Requirement ▸
Write out the text of all the records below again, but put "C. Matache" wherever "Cristian Matache" appears and keep everything else the same. Don't include the pictures in your answer.

Study material ▸
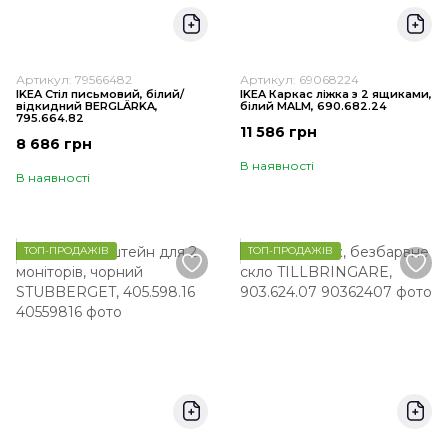
Артикул: 79566482
Артикул: 69068224
IKEA Стіл письмовий, білий/
IKEA Каркас ліжка з 2 ящиками,
відкидний BERGLÄRKA,
білий MALM, 690.682.24
795.664.82
11 586 грн
8 686 грн
В наявності
В наявності
ТОП-ПРОДАЖІВ
ТОП-ПРОДАЖІВ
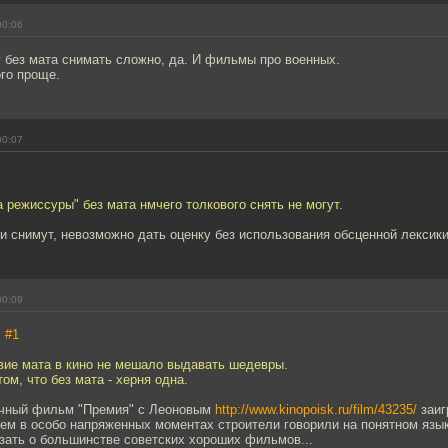
00:06
 без мата снимать сложно, да. И фильмы про военных.
го проще.
00:07
а режиссуры" без мата нмчего толкового снять не могут.
ки снимут, невозможно дать оценку без использования обсценной лексики
00:09
,
#1
вие мата в кино не мешало выдавать шедевры.
ом, что без мата - херня одна.
ичный фильм "Премия" с Леоновым
http://www.kinopoisk.ru/film/43235/
заиг
нем в особо напряженных моментах строители говорили на понятном язы
зать о большинстве советских хороших фильмов...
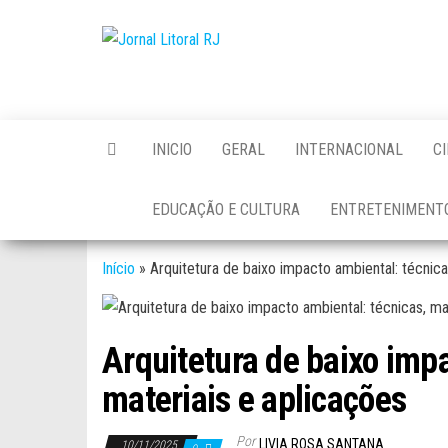
Skip
to
Jornal
the
Litoral
content
RJ
INICIO
GERAL
INTERNACIONAL
C
EDUCAÇÃO E CULTURA
ENTRETENIMENT
Início
»
Arquitetura de baixo impacto ambiental: técnica
Arquitetura de baixo impa
materiais e aplicações
Por
LIVIA ROSA SANTANA
10/11/2025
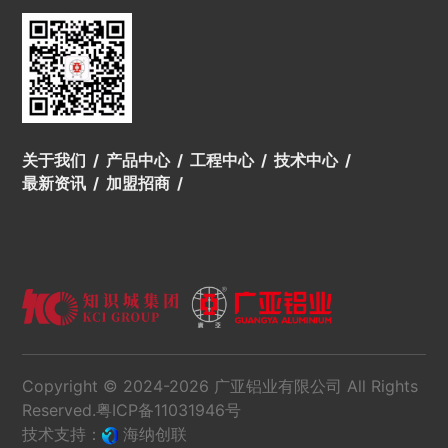
关于我们
产品中心
工程中心
技术中心
最新资讯
加盟招商
Copyright © 2024-2026 广亚铝业有限公司 All Rights
Reserved.
粤ICP备11031946号
技术支持：
海纳创联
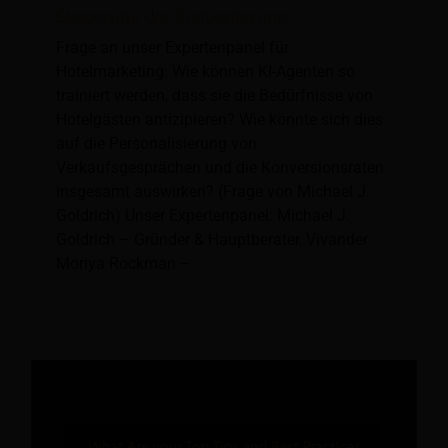
Steigerung der Konvertierung
Frage an unser Expertenpanel für
Hotelmarketing: Wie können KI-Agenten so
trainiert werden, dass sie die Bedürfnisse von
Hotelgästen antizipieren? Wie könnte sich dies
auf die Personalisierung von
Verkaufsgesprächen und die Konversionsraten
insgesamt auswirken? (Frage von Michael J.
Goldrich) Unser Expertenpanel: Michael J.
Goldrich – Gründer & Hauptberater, Vivander
Moriya Rockman –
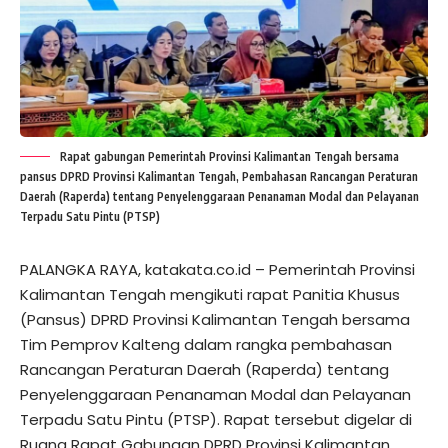
Rapat gabungan Pemerintah Provinsi Kalimantan Tengah bersama
pansus DPRD Provinsi Kalimantan Tengah, Pembahasan Rancangan Peraturan
Daerah (Raperda) tentang Penyelenggaraan Penanaman Modal dan Pelayanan
Terpadu Satu Pintu (PTSP)
PALANGKA RAYA, katakata.co.id – Pemerintah Provinsi
Kalimantan Tengah mengikuti rapat Panitia Khusus
(Pansus) DPRD Provinsi Kalimantan Tengah bersama
Tim Pemprov Kalteng dalam rangka pembahasan
Rancangan Peraturan Daerah (Raperda) tentang
Penyelenggaraan Penanaman Modal dan Pelayanan
Terpadu Satu Pintu (PTSP). Rapat tersebut digelar di
Ruang Rapat Gabungan DPRD Provinsi Kalimantan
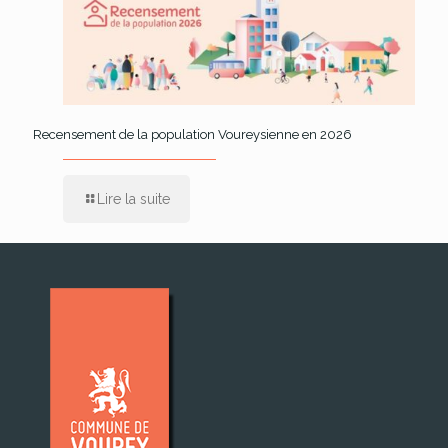
Recensement de la population Voureysienne en 2026
Lire la suite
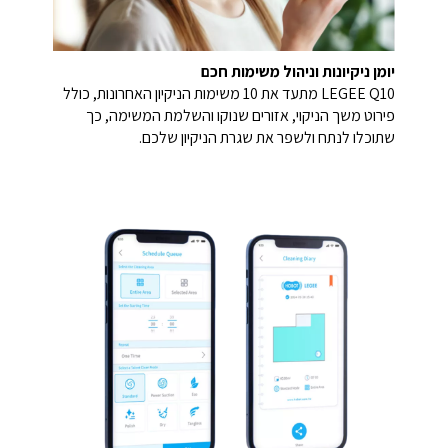
יומן ניקיונות וניהול משימות חכם
LEGEE Q10 מתעד את 10 משימות הניקיון האחרונות, כולל
פירוט משך הניקוי, אזורים שנוקו והשלמת המשימה, כך
שתוכלו לנתח ולשפר את שגרת הניקיון שלכם.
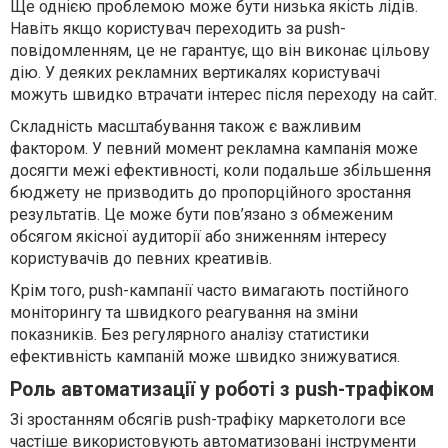
Ще однією проблемою може бути низька якість лідів.
Навіть якщо користувач переходить за push-
повідомленням, це не гарантує, що він виконає цільову
дію. У деяких рекламних вертикалях користувачі
можуть швидко втрачати інтерес після переходу на сайт.
Складність масштабування також є важливим
фактором. У певний момент рекламна кампанія може
досягти межі ефективності, коли подальше збільшення
бюджету не призводить до пропорційного зростання
результатів. Це може бути пов’язано з обмеженим
обсягом якісної аудиторії або зниженням інтересу
користувачів до певних креативів.
Крім того, push-кампанії часто вимагають постійного
моніторингу та швидкого реагування на зміни
показників. Без регулярного аналізу статистики
ефективність кампаній може швидко знижуватися.
Роль автоматизації у роботі з push-трафіком
Зі зростанням обсягів push-трафіку маркетологи все
частіше використовують автоматизовані інструменти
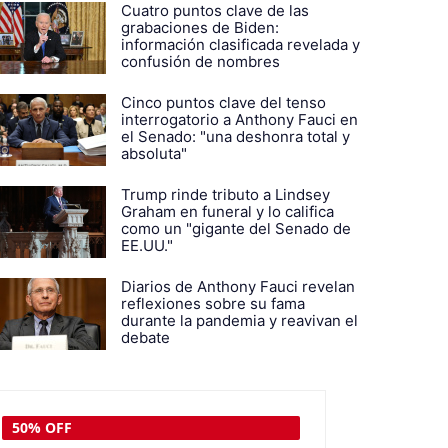
Cuatro puntos clave de las
grabaciones de Biden:
información clasificada revelada y
confusión de nombres
Cinco puntos clave del tenso
interrogatorio a Anthony Fauci en
el Senado: "una deshonra total y
absoluta"
Trump rinde tributo a Lindsey
Graham en funeral y lo califica
como un "gigante del Senado de
EE.UU."
Diarios de Anthony Fauci revelan
reflexiones sobre su fama
durante la pandemia y reavivan el
debate
50% OFF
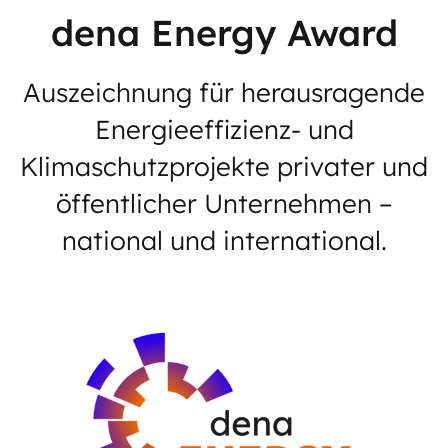
dena Energy Award
Auszeichnung für herausragende
Energieeffizienz- und
Klimaschutzprojekte privater und
öffentlicher Unternehmen –
national und international.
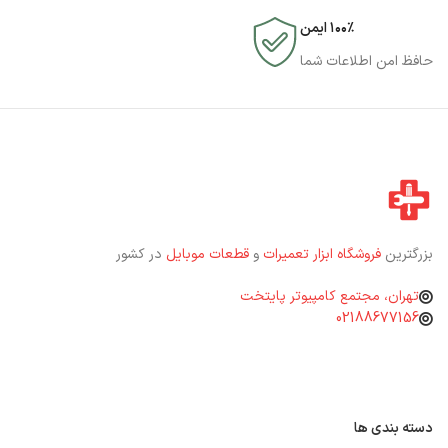
۱۰۰٪ ایمن
حافظ امن اطلاعات شما
بزرگترین
فروشگاه ابزار تعمیرات
و
قطعات موبایل
در کشور
تهران، مجتمع کامپیوتر پایتخت
02188677156
دسته بندی ها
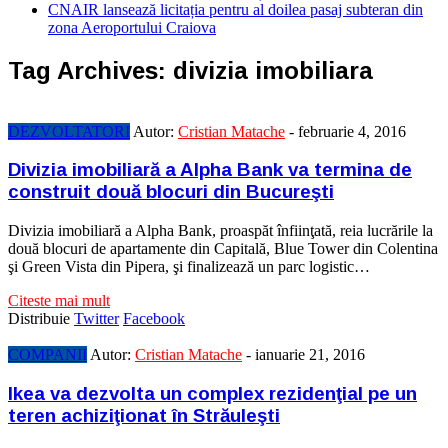
CNAIR lansează licitația pentru al doilea pasaj subteran din
zona Aeroportului Craiova
Tag Archives:
divizia imobiliara
DEZVOLTATORI
Autor:
Cristian Matache
-
februarie 4, 2016
Divizia imobiliară a Alpha Bank va termina de
construit două blocuri din Bucureşti
Divizia imobiliară a Alpha Bank, proaspăt înfiinţată, reia lucrările la
două blocuri de apar­ta­mente din Capitală, Blue Tower din Colentina
şi Green Vista din Pipera, şi fina­lizează un parc logistic…
Citeste mai mult
Distribuie
Twitter
Facebook
COMPANII
Autor:
Cristian Matache
-
ianuarie 21, 2016
Ikea va dezvolta un complex rezidenţial pe un
teren achiziţionat în Străuleşti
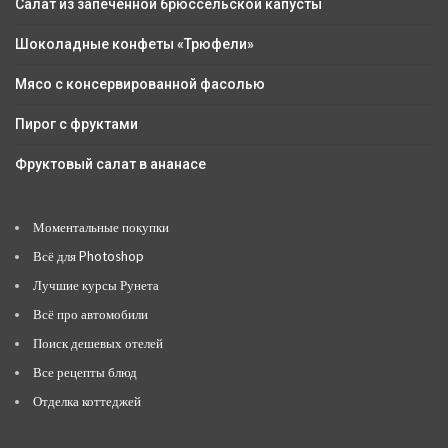
Салат из запеченной брюссельской капусты
Шоколадные конфеты «Трюфели»
Мясо с консервированной фасолью
Пирог с фруктами
Фруктовый салат в ананасе
Моментальные покупки
Всё для Photoshop
Лучшие курсы Рунета
Всё про автомобили
Поиск дешевых отелей
Все рецепты блюд
Отделка коттеджей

Response ▸
Артикул: 79566482
Артикул: 69068224
IKEA Стіл письмовий, білий/
IKEA Каркас ліжка з 2 ящиками,
відкидний BERGLÄRKA,
білий MALM, 690.682.24
795.664.82
11 586 грн
8 686 грн
В наявності
В наявності
ТОП-ПРОДАЖІВ
ТОП-ПРОДАЖІВ
00:06
 без мата снимать сложно, да. И фильмы про военных.
го проще.
00:07
а режиссуры" без мата нмчего толкового снять не могут.
ки снимут, невозможно дать оценку без использования обсценной лексики
00:09
,
#1
вие мата в кино не мешало выдавать шедевры.
ом, что без мата - херня одна.
ичный фильм "Премия" с Леоновым
http://www.kinopoisk.ru/film/43235/
заиг
нем в особо напряженных моментах строители говорили на понятном язы
зать о большинстве советских хороших фильмов...
Skip
to
Jornal
the
Litoral
content
RJ
INICIO
GERAL
INTERNACIONAL
C
EDUCAÇÃO E CULTURA
ENTRETENIMENT
Início
»
Arquitetura de baixo impacto ambiental: técnica
Arquitetura de baixo impa
materiais e aplicações
Por
LIVIA ROSA SANTANA
10/11/2025
关于我们
产品中心
工程中心
技术中心
最新资讯
加盟招商
Copyright © 2024-2026 广亚铝业有限公司 All Rights
Reserved.
粤ICP备11031946号
技术支持：
海纳创联
Steigerung der Konvertierung
Frage an unser Expertenpanel für
Hotelmarketing: Wie können KI-Agenten so
trainiert werden, dass sie die Bedürfnisse von
Hotelgästen antizipieren? Wie könnte sich dies
auf die Personalisierung von
Verkaufsgesprächen und die Konversionsraten
insgesamt auswirken? (Frage von Michael J.
Goldrich) Unser Expertenpanel: Michael J.
Goldrich – Gründer & Hauptberater, Vivander
Moriya Rockman –
Rapat gabungan Pemerintah Provinsi Kalimantan Tengah bersama
pansus DPRD Provinsi Kalimantan Tengah, Pembahasan Rancangan Peraturan
Daerah (Raperda) tentang Penyelenggaraan Penanaman Modal dan Pelayanan
Terpadu Satu Pintu (PTSP)
PALANGKA RAYA, katakata.co.id – Pemerintah Provinsi
Kalimantan Tengah mengikuti rapat Panitia Khusus
(Pansus) DPRD Provinsi Kalimantan Tengah bersama
Tim Pemprov Kalteng dalam rangka pembahasan
Rancangan Peraturan Daerah (Raperda) tentang
Penyelenggaraan Penanaman Modal dan Pelayanan
Terpadu Satu Pintu (PTSP). Rapat tersebut digelar di
Ruang Rapat Gabungan DPRD Provinsi Kalimantan
Recensement de la population Voureysienne en 2026
Lire la suite
יומן ניקיונות וניהול משימות חכם
LEGEE Q10 מתעד את 10 משימות הניקיון האחרונות, כולל
פירוט משך הניקוי, אזורים שנוקו והשלמת המשימה, כך
שתוכלו לנתח ולשפר את שגרת הניקיון שלכם.
Ще однією проблемою може бути низька якість лідів.
Навіть якщо користувач переходить за push-
повідомленням, це не гарантує, що він виконає цільову
дію. У деяких рекламних вертикалях користувачі
можуть швидко втрачати інтерес після переходу на сайт.
Складність масштабування також є важливим
фактором. У певний момент рекламна кампанія може
досягти межі ефективності, коли подальше збільшення
бюджету не призводить до пропорційного зростання
результатів. Це може бути пов’язано з обмеженим
обсягом якісної аудиторії або зниженням інтересу
користувачів до певних креативів.
Крім того, push-кампанії часто вимагають постійного
моніторингу та швидкого реагування на зміни
показників. Без регулярного аналізу статистики
ефективність кампаній може швидко знижуватися.
Роль автоматизації у роботі з push-трафіком
Зі зростанням обсягів push-трафіку маркетологи все
частіше використовують автоматизовані інструменти
Cuatro puntos clave de las
grabaciones de Biden:
información clasificada revelada y
confusión de nombres
Cinco puntos clave del tenso
interrogatorio a Anthony Fauci en
el Senado: "una deshonra total y
absoluta"
Trump rinde tributo a Lindsey
Graham en funeral y lo califica
como un "gigante del Senado de
EE.UU."
Diarios de Anthony Fauci revelan
reflexiones sobre su fama
durante la pandemia y reavivan el
debate
50% OFF
dena Energy Award
Auszeichnung für herausragende
Energieeffizienz- und
Klimaschutzprojekte privater und
öffentlicher Unternehmen –
national und international.
۱۰۰٪ ایمن
حافظ امن اطلاعات شما
بزرگترین
فروشگاه ابزار تعمیرات
و
قطعات موبایل
در کشور
تهران، مجتمع کامپیوتر پایتخت
02188677156
دسته بندی ها
CNAIR lansează licitația pentru al doilea pasaj subteran din
zona Aeroportului Craiova
Tag Archives:
divizia imobiliara
DEZVOLTATORI
Autor:
C. Matache
-
februarie 4, 2016
Divizia imobiliară a Alpha Bank va termina de
construit două blocuri din Bucureşti
Divizia imobiliară a Alpha Bank, proaspăt înfiinţată, reia lucrările la
două blocuri de apar­ta­mente din Capitală, Blue Tower din Colentina
şi Green Vista din Pipera, şi fina­lizează un parc logistic…
Citeste mai mult
Distribuie
Twitter
Facebook
COMPANII
Autor:
C. Matache
-
ianuarie 21, 2016
Ikea va dezvolta un complex rezidenţial pe un
teren achiziţionat în Străuleşti
Салат из запеченной брюссельской капусты
Шоколадные конфеты «Трюфели»
Мясо с консервированной фасолью
Пирог с фруктами
Фруктовый салат в ананасе
Моментальные покупки
Всё для Photoshop
Лучшие курсы Рунета
Всё про автомобили
Поиск дешевых отелей
Все рецепты блюд
Отделка коттеджей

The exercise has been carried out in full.